| Description of the task |
Every line in the entries that holds "size" should be identified and copied.

(Data excerpts Opens)

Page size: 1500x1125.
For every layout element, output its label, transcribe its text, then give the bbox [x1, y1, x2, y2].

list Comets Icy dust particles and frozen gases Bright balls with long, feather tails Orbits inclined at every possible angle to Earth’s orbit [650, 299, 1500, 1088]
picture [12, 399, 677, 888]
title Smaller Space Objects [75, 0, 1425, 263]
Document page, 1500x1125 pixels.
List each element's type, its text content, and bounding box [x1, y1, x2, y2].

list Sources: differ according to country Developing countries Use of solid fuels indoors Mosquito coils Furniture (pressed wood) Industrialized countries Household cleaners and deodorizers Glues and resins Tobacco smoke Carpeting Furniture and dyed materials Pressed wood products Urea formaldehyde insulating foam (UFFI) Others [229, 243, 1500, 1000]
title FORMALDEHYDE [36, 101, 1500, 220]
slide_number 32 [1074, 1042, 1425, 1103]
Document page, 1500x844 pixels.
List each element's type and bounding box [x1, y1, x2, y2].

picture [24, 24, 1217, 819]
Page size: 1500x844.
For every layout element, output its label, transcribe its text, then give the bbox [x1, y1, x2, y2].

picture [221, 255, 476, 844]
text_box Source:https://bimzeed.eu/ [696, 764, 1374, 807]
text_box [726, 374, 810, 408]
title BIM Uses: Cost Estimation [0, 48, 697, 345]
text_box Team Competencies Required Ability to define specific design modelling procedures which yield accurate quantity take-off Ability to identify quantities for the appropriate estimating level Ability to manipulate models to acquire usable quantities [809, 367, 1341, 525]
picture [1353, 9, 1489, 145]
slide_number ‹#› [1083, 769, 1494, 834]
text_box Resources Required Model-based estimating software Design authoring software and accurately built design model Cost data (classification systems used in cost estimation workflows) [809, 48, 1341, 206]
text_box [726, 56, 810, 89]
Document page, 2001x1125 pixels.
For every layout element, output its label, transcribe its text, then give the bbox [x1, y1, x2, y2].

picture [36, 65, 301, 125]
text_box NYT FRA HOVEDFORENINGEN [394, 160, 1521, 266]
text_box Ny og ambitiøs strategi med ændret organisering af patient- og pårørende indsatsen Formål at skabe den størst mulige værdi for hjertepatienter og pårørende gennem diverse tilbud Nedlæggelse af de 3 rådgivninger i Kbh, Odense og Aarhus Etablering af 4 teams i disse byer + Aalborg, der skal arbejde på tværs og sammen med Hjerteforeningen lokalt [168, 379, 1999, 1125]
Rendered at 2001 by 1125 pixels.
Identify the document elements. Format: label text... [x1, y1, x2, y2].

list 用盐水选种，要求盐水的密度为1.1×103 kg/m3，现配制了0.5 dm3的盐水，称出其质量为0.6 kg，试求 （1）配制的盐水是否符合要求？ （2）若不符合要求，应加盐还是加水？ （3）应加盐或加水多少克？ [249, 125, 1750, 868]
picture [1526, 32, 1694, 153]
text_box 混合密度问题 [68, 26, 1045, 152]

(Data excerpts Closes)

| Response |
Page size: 1500x1125.
Page size: 1500x844.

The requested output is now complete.